Your copy of the listing must be exact and must hold no images.

BEGIN Data supplied

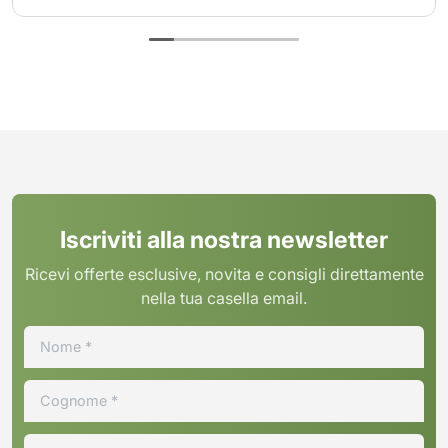
Iscriviti alla nostra newsletter
Ricevi offerte esclusive, novita e consigli direttamente
nella tua casella email.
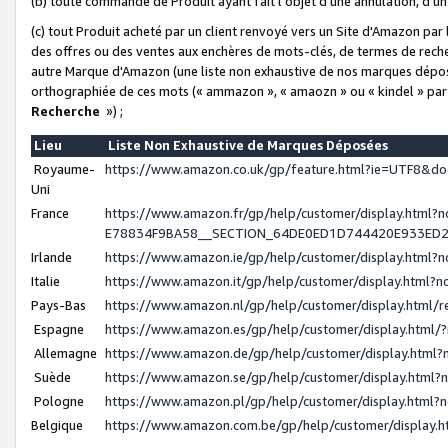
(b) toute commande de Produit ayant fait l'objet d'une annulation, d'u
(c) tout Produit acheté par un client renvoyé vers un Site d'Amazon par
des offres ou des ventes aux enchères de mots-clés, de termes de reche
autre Marque d'Amazon (une liste non exhaustive de nos marques déposée
orthographiée de ces mots (« ammazon », « amaozn » ou « kindel » par
Recherche
») ;
Lieu
Liste Non Exhaustive de Marques Déposées
Royaume-
https://www.amazon.co.uk/gp/feature.html?ie=UTF8&
Uni
France
https://www.amazon.fr/gp/help/customer/display.ht
E78834F9BA58__SECTION_64DE0ED1D744420E933ED
Irlande
https://www.amazon.ie/gp/help/customer/display.htm
Italie
https://www.amazon.it/gp/help/customer/display.html
Pays-Bas
https://www.amazon.nl/gp/help/customer/display.html
Espagne
https://www.amazon.es/gp/help/customer/display.html
Allemagne
https://www.amazon.de/gp/help/customer/display.htm
Suède
https://www.amazon.se/gp/help/customer/display.htm
Pologne
https://www.amazon.pl/gp/help/customer/display.html
Belgique
https://www.amazon.com.be/gp/help/customer/displa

END Data supplied

Exercise output:
Iscriviti alla nostra newsletter
Ricevi offerte esclusive, novita e consigli direttamente
nella tua casella email.
(b) toute commande de Produit ayant fait l'objet d'une annulation, d'u
(c) tout Produit acheté par un client renvoyé vers un Site d'Amazon par
des offres ou des ventes aux enchères de mots-clés, de termes de reche
autre Marque d'Amazon (une liste non exhaustive de nos marques déposée
orthographiée de ces mots (« ammazon », « amaozn » ou « kindel » par
Recherche
») ;
Lieu
Liste Non Exhaustive de Marques Déposées
Royaume-
https://www.amazon.co.uk/gp/feature.html?ie=UTF8&
Uni
France
https://www.amazon.fr/gp/help/customer/display.ht
E78834F9BA58__SECTION_64DE0ED1D744420E933ED
Irlande
https://www.amazon.ie/gp/help/customer/display.htm
Italie
https://www.amazon.it/gp/help/customer/display.html
Pays-Bas
https://www.amazon.nl/gp/help/customer/display.html
Espagne
https://www.amazon.es/gp/help/customer/display.html
Allemagne
https://www.amazon.de/gp/help/customer/display.htm
Suède
https://www.amazon.se/gp/help/customer/display.htm
Pologne
https://www.amazon.pl/gp/help/customer/display.html
Belgique
https://www.amazon.com.be/gp/help/customer/displa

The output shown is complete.